Supplied records START

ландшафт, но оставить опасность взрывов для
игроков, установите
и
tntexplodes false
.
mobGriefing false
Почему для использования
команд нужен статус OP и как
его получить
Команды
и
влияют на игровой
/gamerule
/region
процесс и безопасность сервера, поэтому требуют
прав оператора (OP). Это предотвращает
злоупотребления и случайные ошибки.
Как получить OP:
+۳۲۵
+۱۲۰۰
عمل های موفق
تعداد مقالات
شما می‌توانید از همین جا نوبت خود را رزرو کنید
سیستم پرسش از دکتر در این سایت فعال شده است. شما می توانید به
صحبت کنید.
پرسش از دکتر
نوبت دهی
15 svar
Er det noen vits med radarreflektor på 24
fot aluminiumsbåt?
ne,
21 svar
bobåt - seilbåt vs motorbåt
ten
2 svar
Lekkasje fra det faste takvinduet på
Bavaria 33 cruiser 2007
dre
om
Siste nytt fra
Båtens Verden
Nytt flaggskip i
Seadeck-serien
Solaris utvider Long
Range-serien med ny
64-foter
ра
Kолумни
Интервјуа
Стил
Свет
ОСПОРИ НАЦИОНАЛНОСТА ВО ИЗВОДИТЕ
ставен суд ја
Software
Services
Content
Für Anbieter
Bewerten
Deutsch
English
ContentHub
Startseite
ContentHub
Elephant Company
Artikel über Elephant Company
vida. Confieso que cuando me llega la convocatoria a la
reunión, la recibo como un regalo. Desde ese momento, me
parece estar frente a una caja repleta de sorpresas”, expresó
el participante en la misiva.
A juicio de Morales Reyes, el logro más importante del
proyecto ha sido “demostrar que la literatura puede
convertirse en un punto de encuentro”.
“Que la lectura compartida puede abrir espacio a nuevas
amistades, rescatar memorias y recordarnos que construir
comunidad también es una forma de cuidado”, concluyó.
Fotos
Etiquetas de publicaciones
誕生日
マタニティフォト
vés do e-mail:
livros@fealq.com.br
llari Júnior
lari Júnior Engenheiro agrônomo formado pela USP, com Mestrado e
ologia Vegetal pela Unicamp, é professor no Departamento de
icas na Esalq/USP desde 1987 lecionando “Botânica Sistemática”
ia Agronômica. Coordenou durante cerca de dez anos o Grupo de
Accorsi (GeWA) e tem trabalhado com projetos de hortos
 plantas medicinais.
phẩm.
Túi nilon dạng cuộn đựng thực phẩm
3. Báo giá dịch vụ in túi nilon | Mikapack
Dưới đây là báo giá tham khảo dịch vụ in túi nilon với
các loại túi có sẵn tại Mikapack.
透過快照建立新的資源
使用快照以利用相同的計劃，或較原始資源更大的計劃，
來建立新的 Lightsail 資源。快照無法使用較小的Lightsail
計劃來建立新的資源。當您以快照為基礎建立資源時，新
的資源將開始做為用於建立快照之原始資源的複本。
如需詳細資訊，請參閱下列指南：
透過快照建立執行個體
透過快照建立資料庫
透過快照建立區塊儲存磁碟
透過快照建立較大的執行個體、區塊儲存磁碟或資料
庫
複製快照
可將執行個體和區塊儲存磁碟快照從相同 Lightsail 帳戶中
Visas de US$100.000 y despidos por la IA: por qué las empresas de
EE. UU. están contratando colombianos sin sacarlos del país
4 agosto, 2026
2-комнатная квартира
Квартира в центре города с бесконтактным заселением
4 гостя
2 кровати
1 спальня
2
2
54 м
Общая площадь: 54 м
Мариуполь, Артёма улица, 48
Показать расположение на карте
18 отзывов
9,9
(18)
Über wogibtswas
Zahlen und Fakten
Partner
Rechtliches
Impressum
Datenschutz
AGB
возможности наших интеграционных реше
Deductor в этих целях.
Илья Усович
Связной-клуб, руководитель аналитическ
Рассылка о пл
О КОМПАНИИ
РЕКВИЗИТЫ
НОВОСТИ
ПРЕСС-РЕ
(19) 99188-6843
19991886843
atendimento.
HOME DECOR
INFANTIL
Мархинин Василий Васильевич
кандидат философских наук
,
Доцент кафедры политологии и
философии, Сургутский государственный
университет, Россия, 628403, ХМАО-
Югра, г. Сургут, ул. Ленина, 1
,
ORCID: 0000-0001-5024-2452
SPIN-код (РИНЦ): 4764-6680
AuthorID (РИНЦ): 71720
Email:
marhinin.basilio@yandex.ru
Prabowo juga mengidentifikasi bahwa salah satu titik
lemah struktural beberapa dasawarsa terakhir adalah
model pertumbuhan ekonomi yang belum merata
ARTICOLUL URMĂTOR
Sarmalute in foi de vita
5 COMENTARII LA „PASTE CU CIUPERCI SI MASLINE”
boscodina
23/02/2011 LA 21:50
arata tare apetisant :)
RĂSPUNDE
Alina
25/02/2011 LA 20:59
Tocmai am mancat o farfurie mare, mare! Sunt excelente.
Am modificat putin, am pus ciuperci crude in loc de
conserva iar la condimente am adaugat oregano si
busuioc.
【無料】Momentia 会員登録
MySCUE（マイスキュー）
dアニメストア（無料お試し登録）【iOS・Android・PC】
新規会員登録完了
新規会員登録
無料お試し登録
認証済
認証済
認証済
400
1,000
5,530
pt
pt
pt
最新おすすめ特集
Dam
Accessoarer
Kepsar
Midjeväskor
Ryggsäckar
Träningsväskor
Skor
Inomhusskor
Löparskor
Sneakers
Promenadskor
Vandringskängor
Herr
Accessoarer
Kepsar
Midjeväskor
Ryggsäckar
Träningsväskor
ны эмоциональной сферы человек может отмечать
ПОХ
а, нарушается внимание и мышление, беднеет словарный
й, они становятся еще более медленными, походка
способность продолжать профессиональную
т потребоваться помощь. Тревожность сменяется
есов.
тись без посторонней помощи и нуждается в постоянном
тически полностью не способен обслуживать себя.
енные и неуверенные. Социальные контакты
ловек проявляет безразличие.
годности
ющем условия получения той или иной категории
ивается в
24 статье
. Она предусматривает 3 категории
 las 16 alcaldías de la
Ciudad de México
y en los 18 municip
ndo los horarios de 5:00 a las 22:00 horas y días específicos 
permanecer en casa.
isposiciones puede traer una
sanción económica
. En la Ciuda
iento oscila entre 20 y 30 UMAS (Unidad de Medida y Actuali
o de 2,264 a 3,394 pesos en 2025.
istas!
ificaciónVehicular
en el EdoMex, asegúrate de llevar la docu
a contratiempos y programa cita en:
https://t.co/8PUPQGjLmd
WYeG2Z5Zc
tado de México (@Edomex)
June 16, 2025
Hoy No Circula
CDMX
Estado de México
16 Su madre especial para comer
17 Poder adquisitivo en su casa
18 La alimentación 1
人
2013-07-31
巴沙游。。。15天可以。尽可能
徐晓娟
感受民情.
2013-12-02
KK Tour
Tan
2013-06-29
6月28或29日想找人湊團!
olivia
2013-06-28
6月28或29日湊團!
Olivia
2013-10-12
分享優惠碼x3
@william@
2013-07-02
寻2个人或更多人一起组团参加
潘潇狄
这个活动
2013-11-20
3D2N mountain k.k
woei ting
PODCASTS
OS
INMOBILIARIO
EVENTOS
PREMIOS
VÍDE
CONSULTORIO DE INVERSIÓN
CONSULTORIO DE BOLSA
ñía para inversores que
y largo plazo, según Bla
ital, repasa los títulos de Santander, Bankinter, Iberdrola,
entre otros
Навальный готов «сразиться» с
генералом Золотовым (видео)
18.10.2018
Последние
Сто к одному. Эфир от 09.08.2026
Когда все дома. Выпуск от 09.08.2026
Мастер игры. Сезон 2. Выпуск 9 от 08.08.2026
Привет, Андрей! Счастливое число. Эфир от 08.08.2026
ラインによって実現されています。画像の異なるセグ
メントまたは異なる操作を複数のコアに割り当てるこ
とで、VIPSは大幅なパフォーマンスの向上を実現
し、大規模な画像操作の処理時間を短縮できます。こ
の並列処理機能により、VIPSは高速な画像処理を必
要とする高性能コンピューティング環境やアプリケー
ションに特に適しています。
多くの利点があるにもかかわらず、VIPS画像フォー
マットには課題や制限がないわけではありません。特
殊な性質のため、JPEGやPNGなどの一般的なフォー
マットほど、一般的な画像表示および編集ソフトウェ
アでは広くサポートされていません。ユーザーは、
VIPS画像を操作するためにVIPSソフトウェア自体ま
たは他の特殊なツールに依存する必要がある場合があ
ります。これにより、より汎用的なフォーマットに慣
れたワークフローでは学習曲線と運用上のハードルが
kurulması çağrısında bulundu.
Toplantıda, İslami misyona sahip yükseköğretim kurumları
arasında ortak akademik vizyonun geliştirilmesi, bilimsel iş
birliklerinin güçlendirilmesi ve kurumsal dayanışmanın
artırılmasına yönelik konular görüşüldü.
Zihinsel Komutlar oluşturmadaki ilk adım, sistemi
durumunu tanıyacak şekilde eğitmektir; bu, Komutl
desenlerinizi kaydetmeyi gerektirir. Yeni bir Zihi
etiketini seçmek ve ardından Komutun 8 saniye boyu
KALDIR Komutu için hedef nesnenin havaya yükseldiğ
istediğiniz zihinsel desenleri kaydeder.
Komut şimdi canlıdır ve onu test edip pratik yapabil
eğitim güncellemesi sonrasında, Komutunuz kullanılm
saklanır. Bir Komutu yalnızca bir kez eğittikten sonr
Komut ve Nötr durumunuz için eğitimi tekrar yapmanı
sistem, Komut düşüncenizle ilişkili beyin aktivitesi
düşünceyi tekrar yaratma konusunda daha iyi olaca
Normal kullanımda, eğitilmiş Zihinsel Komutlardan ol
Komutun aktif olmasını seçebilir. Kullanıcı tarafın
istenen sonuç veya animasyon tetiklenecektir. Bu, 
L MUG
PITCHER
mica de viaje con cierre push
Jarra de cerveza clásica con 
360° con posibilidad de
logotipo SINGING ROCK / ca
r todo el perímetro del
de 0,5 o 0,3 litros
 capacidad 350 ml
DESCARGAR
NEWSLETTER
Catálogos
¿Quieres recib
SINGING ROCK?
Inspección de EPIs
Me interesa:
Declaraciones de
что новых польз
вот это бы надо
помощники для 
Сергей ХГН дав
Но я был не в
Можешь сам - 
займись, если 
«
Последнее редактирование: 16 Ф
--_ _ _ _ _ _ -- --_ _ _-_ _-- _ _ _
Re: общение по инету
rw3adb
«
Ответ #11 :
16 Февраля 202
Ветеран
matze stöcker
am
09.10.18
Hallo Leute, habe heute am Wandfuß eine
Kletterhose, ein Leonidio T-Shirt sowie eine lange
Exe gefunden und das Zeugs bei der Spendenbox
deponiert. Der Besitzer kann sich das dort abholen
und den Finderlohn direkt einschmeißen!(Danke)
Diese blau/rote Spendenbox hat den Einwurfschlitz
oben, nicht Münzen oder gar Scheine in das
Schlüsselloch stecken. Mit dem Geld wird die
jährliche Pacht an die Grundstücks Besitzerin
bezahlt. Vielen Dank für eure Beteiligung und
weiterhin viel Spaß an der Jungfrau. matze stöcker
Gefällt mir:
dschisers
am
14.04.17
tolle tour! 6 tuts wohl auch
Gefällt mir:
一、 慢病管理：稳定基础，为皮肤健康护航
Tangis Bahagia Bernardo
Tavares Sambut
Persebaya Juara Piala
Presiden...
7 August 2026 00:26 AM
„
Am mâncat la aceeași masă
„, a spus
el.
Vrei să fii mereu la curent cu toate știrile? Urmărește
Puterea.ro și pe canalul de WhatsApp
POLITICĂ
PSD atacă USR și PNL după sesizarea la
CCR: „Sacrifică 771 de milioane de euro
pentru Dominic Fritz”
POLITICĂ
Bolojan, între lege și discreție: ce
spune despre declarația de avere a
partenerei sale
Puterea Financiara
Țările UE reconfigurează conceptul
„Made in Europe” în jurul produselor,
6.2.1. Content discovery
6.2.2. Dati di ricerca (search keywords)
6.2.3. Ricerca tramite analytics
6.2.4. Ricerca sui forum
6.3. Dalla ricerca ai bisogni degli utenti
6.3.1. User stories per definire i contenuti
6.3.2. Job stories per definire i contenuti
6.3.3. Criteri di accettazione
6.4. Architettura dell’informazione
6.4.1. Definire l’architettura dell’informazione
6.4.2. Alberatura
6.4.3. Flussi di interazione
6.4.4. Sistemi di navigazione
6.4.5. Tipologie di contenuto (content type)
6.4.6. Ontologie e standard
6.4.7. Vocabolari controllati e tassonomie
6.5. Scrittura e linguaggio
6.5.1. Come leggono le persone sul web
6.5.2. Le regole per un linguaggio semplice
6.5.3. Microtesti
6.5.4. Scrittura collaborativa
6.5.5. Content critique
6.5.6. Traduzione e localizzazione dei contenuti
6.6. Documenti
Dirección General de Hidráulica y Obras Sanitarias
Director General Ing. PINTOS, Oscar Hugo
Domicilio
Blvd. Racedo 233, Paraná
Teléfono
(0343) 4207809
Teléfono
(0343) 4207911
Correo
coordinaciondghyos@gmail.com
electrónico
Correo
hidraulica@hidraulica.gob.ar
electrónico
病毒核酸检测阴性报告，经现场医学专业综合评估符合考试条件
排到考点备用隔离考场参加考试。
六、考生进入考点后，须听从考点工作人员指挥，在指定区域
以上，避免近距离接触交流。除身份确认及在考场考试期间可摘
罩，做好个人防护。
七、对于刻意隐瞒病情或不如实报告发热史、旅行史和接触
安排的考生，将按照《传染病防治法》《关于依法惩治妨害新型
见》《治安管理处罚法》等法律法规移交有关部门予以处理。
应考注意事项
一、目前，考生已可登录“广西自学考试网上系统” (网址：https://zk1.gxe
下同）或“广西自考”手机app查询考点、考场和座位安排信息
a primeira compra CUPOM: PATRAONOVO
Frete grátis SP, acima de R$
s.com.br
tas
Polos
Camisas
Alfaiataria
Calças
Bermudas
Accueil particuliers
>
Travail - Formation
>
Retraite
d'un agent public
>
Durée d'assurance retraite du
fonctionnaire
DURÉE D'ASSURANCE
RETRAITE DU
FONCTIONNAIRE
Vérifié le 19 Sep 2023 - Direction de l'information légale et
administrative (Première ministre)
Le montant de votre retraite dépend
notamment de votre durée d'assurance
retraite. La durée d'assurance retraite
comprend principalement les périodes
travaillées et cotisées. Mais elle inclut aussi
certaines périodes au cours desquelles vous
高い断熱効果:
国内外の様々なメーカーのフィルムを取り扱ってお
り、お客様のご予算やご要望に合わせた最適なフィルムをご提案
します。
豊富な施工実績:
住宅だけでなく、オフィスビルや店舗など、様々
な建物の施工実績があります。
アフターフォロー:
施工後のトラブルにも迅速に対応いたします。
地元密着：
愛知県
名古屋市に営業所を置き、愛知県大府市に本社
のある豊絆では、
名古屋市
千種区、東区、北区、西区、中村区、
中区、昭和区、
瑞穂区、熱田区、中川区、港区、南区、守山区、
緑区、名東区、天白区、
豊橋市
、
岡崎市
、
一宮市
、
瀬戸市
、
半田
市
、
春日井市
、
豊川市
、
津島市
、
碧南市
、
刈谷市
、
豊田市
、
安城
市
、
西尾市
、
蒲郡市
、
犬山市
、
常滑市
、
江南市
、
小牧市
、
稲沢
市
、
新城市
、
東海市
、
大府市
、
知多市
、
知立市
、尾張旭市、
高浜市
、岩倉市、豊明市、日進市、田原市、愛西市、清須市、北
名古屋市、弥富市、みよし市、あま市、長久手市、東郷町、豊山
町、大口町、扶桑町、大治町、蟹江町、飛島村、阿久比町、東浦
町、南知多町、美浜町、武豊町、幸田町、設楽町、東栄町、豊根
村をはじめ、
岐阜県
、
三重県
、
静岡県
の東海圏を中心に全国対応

Supplied records END

▶ [Assigned task]: Check each line above for the string "pela" and copy those that have it.

▶ [Task answer]:
lari Júnior Engenheiro agrônomo formado pela USP, com Mestrado e
ologia Vegetal pela Unicamp, é professor no Departamento de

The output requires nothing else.